EXERCISE AIM:
Copy out each line of the data that holds the string "telefónicas".

INPUT DATA below:

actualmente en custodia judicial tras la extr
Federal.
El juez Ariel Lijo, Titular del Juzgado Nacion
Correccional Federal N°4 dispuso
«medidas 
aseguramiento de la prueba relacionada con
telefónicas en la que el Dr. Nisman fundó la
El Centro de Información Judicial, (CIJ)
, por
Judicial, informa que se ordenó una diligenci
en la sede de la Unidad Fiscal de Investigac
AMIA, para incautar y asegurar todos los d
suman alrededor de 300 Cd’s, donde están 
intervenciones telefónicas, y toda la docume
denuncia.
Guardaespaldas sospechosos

End of INPUT DATA.
INPUT DATA below:

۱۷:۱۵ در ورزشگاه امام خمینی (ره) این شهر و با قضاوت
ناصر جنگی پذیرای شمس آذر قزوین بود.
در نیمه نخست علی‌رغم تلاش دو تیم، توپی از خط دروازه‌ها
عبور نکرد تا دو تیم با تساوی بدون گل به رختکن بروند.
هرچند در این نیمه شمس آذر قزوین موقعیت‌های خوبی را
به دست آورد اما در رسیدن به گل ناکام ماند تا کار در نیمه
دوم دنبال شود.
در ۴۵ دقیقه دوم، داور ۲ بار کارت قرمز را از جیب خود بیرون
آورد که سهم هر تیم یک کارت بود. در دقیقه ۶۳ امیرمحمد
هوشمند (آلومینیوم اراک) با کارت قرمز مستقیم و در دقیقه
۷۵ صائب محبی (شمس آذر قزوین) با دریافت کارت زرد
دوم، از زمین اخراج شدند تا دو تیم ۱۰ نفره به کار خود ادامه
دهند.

End of INPUT DATA.
INPUT DATA below:

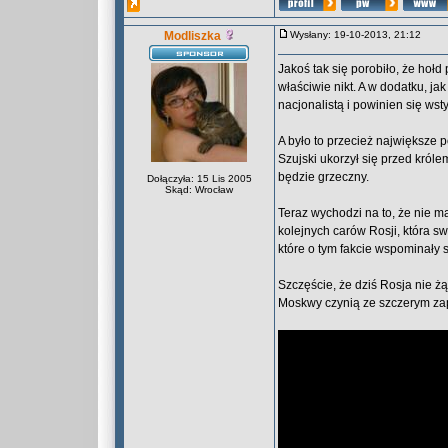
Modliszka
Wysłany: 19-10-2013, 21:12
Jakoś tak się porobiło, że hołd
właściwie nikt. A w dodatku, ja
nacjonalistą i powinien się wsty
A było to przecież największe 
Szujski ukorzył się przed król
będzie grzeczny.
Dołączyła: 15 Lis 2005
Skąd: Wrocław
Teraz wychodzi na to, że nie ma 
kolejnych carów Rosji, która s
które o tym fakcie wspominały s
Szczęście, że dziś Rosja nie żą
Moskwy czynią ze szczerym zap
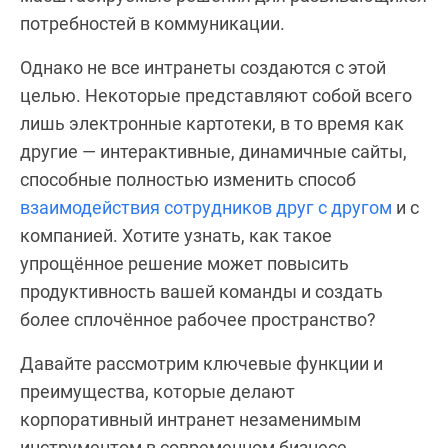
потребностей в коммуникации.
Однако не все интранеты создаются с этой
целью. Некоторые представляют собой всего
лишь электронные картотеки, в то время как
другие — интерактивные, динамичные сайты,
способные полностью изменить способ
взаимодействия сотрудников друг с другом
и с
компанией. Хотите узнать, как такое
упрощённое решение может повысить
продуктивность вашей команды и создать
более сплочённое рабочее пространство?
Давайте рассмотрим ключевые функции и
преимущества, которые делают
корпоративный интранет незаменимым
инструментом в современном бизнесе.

End of INPUT DATA.

EXPECTED ANSWER:
telefónicas en la que el Dr. Nisman fundó la
intervenciones telefónicas, y toda la docume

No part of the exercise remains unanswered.